There are, however, odd occasions when Richardson has lapses in effort or allows himself to fade from the picture. The sequence below was a poor one as the Tennessee product's careless pass bled into him getting beat back door by Furkan Korkmaz.

Just about every player has moments like this, but the Sixers will hope Richardson is just a touch more consistently engaged and active now that he's on a contender. 

Offense: A shifty shooter 

Richardson's instincts for how and when to find space off the ball are strong. He made a savvy shift from slow jog to sharp sprint toward the ball on this play from Feb. 21. 

That shiftiness is one of his standout skills. Tobias Harris and Redick botched the Sixers' defensive coverage on the play below, but note Richardson's quick curl around Derrick Jones Jr.'s screen, and his burst to the basket before Redick is ready.  

Richardson could, in some ways, fill Redick's offensive role as a constant mover and outside shooter. His three-point shooting is not at Redick's level (35.7 percent from long range on 6.3 attempts per game last year) but, after snaking around screens, he has more options than Redick, who's not much of a threat to do anything besides shoot from long distance.

If he was in Richardson's spot, Redick would typically curl up from the baseline and around Kelly Olynyk at the left elbow extended on that play.
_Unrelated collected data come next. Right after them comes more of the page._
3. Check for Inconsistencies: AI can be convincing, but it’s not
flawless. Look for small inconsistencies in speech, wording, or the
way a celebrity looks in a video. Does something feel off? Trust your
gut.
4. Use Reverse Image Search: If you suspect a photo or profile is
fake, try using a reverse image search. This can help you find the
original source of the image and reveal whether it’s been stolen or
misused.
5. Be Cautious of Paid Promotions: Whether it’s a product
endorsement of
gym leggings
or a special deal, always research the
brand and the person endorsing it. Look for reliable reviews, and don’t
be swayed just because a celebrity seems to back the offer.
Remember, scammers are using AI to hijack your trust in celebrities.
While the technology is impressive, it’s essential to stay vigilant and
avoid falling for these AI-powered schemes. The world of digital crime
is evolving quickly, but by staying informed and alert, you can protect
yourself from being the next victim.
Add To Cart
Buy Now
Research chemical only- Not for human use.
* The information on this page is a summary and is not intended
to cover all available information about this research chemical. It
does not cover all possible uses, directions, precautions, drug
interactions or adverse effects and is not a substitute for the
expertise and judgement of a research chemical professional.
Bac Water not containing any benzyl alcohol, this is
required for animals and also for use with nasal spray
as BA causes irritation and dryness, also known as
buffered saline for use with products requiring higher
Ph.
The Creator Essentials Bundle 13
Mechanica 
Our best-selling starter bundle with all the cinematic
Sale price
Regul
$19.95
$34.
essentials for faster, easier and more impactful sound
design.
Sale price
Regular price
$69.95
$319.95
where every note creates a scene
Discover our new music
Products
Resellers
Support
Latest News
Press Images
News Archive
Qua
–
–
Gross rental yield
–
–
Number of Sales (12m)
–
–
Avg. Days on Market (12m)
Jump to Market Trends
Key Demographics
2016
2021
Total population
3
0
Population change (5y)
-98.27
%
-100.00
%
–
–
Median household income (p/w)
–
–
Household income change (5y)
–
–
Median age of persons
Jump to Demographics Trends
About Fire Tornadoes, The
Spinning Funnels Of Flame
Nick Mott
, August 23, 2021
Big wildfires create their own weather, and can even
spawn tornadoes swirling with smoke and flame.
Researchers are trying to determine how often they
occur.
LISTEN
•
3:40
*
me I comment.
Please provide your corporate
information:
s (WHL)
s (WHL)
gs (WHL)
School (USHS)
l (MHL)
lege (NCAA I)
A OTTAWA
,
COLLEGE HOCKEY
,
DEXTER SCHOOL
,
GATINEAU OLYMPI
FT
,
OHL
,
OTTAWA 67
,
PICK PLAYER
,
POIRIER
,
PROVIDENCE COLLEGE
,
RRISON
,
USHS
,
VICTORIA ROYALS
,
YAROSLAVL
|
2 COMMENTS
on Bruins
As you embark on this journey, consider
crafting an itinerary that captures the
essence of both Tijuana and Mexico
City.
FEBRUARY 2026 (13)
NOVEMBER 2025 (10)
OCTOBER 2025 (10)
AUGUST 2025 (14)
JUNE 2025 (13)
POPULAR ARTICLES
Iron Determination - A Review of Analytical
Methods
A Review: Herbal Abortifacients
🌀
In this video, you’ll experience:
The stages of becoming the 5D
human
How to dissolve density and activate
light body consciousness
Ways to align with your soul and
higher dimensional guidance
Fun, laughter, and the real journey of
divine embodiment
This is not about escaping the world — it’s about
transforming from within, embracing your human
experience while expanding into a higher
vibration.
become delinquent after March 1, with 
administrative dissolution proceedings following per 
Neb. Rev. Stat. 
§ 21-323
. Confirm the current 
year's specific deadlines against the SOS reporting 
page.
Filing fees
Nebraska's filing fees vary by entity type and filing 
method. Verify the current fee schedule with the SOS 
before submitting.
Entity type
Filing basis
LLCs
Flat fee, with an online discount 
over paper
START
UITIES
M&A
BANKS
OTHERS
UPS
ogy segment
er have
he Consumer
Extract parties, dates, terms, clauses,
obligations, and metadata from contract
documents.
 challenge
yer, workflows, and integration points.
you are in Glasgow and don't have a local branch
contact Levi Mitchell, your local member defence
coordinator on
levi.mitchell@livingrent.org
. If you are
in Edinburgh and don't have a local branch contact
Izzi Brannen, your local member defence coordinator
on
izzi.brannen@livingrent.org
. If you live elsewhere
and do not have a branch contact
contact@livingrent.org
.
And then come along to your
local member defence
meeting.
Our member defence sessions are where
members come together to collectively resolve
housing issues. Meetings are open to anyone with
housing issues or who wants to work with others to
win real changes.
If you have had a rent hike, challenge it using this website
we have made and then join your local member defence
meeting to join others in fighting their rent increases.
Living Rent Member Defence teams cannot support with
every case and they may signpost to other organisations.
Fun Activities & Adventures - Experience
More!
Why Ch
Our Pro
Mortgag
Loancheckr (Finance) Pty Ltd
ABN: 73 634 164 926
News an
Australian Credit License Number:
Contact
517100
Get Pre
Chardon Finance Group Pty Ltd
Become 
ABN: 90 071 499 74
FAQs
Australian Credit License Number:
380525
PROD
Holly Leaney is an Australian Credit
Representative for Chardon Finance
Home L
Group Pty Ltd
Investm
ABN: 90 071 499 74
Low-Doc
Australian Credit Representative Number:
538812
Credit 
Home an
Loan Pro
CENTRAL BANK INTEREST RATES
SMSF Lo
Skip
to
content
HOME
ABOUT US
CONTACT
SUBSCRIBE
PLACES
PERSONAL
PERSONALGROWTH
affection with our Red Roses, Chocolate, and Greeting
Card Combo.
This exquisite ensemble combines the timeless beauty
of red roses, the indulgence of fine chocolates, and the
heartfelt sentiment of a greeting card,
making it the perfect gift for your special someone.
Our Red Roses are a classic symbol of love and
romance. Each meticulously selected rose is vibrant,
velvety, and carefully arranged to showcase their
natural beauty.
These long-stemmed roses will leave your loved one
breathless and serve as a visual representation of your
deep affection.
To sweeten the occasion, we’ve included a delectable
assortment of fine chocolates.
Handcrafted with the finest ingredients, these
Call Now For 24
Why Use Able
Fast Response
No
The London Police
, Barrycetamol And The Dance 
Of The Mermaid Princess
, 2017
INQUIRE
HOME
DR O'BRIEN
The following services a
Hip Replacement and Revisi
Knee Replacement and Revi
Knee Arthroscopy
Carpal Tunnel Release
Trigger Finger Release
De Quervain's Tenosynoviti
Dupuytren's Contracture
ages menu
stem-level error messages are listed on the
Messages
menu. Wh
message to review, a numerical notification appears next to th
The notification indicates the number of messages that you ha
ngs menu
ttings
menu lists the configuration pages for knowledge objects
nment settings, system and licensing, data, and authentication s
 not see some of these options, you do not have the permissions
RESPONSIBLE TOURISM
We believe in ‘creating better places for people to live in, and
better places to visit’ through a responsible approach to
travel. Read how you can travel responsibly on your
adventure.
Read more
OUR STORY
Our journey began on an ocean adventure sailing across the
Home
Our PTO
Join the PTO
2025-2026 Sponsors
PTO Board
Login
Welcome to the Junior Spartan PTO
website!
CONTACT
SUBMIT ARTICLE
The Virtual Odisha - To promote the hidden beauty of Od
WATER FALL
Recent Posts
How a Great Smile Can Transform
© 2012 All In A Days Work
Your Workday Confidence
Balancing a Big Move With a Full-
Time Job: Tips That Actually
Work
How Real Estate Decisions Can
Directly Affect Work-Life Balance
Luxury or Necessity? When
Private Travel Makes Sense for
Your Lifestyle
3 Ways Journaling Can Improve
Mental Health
For all his strengths, Redick is not a player who, like the Sixers' new shooting guard, can dart into the middle of the paint and hit a fadeaway jumper.

Though capable of beating his man and penetrating, Richardson isn't great at creating separation against bigger players or making plays through contact. Ben Simmons swallowed him up on this play.

It's fortunate for Richardson and the Sixers that he'll be the team's smallest starter. Surrounded by bigger (and better) players than when he was with the Heat, Richardson should see more favorable matchups as opposing defenses have to dedicate size to his gargantuan teammates.